◆ **Written task**
Copy every line from the data below in which the string "Warmup" can be found.

Document images with source code
★ ★ ★ ★ ★
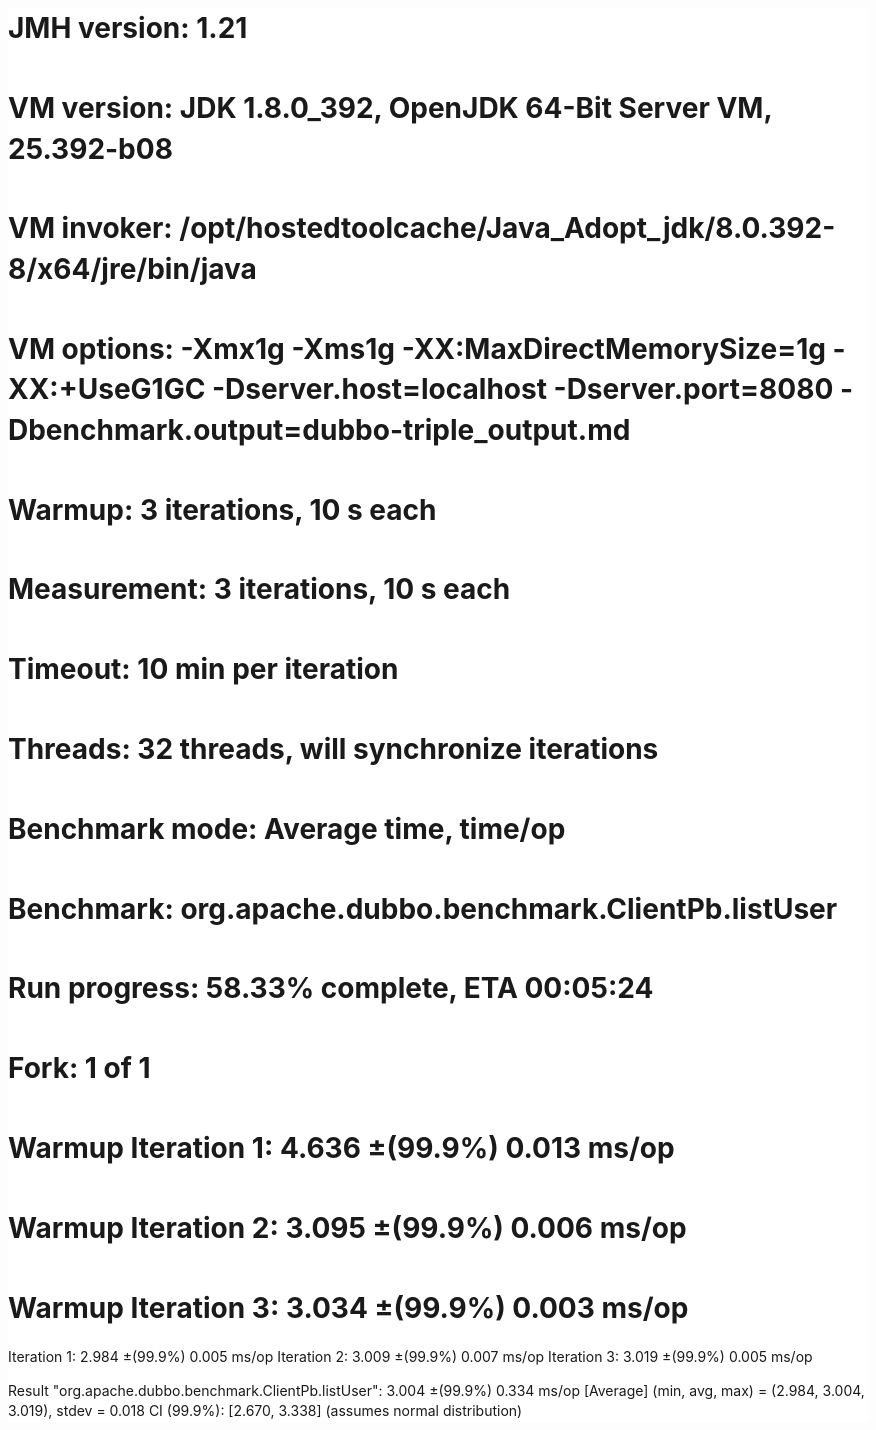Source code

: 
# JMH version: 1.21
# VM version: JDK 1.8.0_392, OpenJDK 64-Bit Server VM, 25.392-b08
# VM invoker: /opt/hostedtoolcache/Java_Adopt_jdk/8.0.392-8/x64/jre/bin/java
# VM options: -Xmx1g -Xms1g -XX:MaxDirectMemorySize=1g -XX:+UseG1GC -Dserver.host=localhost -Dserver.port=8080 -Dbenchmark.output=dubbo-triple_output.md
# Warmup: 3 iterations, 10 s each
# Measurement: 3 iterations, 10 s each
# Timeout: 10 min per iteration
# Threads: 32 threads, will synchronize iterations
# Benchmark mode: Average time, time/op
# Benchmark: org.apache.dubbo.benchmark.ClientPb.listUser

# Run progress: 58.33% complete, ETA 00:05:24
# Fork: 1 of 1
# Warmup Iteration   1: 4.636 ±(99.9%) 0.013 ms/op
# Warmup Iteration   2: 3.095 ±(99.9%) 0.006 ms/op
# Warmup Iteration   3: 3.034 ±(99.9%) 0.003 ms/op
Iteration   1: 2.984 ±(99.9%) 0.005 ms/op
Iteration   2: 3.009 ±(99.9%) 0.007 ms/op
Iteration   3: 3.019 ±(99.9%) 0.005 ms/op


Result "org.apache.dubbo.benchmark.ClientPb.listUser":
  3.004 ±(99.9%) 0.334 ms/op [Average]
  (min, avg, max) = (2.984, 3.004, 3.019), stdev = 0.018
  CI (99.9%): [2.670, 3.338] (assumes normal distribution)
★ ★ ★ ★ ★
◆ **Exercise response**
# Warmup: 3 iterations, 10 s each
# Warmup Iteration   1: 4.636 ±(99.9%) 0.013 ms/op
# Warmup Iteration   2: 3.095 ±(99.9%) 0.006 ms/op
# Warmup Iteration   3: 3.034 ±(99.9%) 0.003 ms/op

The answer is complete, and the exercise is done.